Additionally, there is native integration to Microsoft Office through a standard Windows pane, plus the ability to check-in and check-out, and drag and drop documents created in Office to the screen.

Other improvements focus around search. For portal users, there is expanded search capability that goes beyond web or portlet sources to external file systems and repositories that are approved for access.

For external users, portal content that is approved for public access is now being made more easily searchable by public search engines like Google. The key is a new mapping system, so that content identified by search engine robots can still link up to portal content whose location or other characteristics is more dynamic than normal web content.

Release of WebSphere Portal 6.0 also coincides with the initial release of Portlet Factory, the tool that came as part of IBM’s acquisition of Bowstreet last December. Portlet Factory provides role-based, dynamic portlet design with predefined end user templates.

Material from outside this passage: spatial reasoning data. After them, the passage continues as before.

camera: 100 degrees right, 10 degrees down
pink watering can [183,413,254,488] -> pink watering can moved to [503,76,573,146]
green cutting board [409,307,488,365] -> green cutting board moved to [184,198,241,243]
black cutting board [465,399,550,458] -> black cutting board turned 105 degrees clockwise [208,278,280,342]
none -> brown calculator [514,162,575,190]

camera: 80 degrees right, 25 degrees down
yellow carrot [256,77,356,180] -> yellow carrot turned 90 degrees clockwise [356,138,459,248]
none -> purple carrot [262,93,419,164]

Initially, a blue washed IBM-branded version is being released this month. Its capabilities will also become part of Portal 6.0 when it becomes available in the summer.

That means that WebSphere Portal 6.0 will add capabilities for business analysts to chain together more complex, multi-page portlets, aided with adapters to leading sources like SAP, Siebel, Domino, Oracle e-Business Suite, spreadsheets, and web services.

And it provides the ability to personalize pages, not only by changing code in the portlet, but through user-friendlier dialog boxes and wizards while inside the portal.

And it also provides new workflow capabilities so business users can piece together workflows that take advantage of BPEL-based process orchestration. While the previous version of WebSphere Portal supported BPEL, it required developers to use Rational tools to piece together the orchestration. Version 6.0 takes this to business users courtesy of Portlet Factory.

Finally, WebSphere Portal 6.0 also adds capabilities for non-technical users to make small text-based changes to content through inline editing capabilities that work almost like editing a word-processed document.

In the second half of the year, IBM plans to add support for offline functionality using Eclipse-based clients. However, at this point, IBM is not looking at adding Ajax capabilities to add Web 2.0-like local dynamic capabilities to browser-based portal clients. IBM says that it’s held off because Ajax tooling and best practices remain immature.